start Passage provided

Though Roger Mortimer, Hamond l’Estrange, and other powerful marchers of Wales, had been obliged to leave the kingdom, their authority still remained over the territories subjected to their jurisdiction; and there were many others who were disposed to give disturbance to the new government. The animosities inseparable from the feudal aristocracy, broke out with fresh violence, and threatened the kingdom with new convulsions and disorders.

The earl of Leicester, surrounded with these difficulties, embraced a measure, from which he hoped to reap some present advantages, but which proved in the end the source of all his future calamities. The active and intrepid Prince Edward had anguished in prison ever since the fatal battle of Lewes; and as he was extremely popular in the kingdom there arose a general desire of seeing him again restored to liberty.[*] Leicester, finding that he could with difficulty oppose the concurring wishes of the nation, stipulated with the prince, that, in return, he should order his adherents to deliver up to the barons all their castles, particularly those on the borders of Wales; and should swear neither to depart the kingdom during three years, nor introduce into it any foreign forces.[**] The king took an oath to the same effect, and he also passed a charter in which he confirmed the agreement or Mise of Lewes; and even permitted his subjects to rise in arms against him, if he should ever attempt to infringe it.[***] So little care did Leicester take, though he constantly made use of the authority of this captive prince, to preserve to him any appearance of royalty or kingly prerogatives.

* Knyghton, p. 2451. ** Ann. Waverl. p. 216. *** Blackstone’s Mag. Chart. Chron. Dunst. vol. i. p. 378.

end Passage provided

• [Exercise requirements]:
1. Repeat the passage on Leicester and Prince Edward from "Though Roger Mortimer, Hamond" up to and including "convulsions and disorders.".
2. Using the passage on Leicester and Prince Edward, state whether each statement agrees with it, answering yes or no and quoting the deciding words: (a) Leicester required the prince to have his adherents hand over their castles to the barons. (b) Roger Mortimer stayed in the kingdom. (c) The prince swore not to leave the kingdom for five years.
3. According to the passage on Leicester and Prince Edward, which agreement did the king confirm in a charter?

start Given material

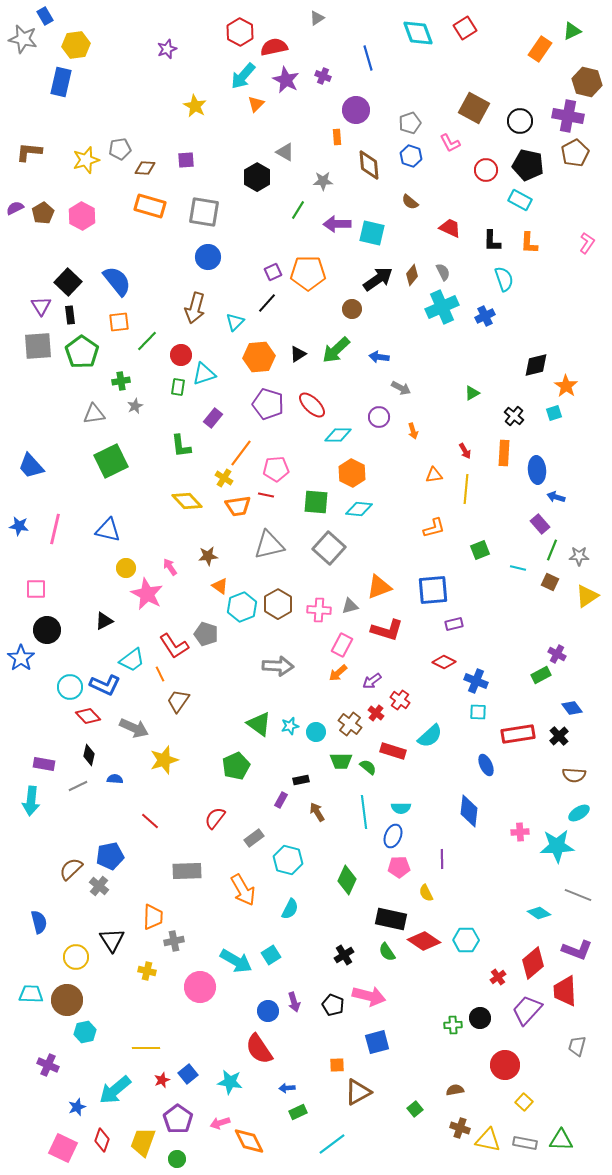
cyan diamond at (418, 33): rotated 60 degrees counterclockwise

end Given material

• [Answers to each task]:
1.
Though Roger Mortimer, Hamond l’Estrange, and other powerful marchers of Wales, had been obliged to leave the kingdom, their authority still remained over the territories subjected to their jurisdiction; and there were many others who were disposed to give disturbance to the new government. The animosities inseparable from the feudal aristocracy, broke out with fresh violence, and threatened the kingdom with new convulsions and disorders.

2.
(a) Yes: "he should order his adherents to deliver up to the barons all their castles, particularly those on the borders of Wales"
(b) No: "had been obliged to leave the kingdom"
(c) No: "neither to depart the kingdom during three years"

3. The agreement or Mise of Lewes.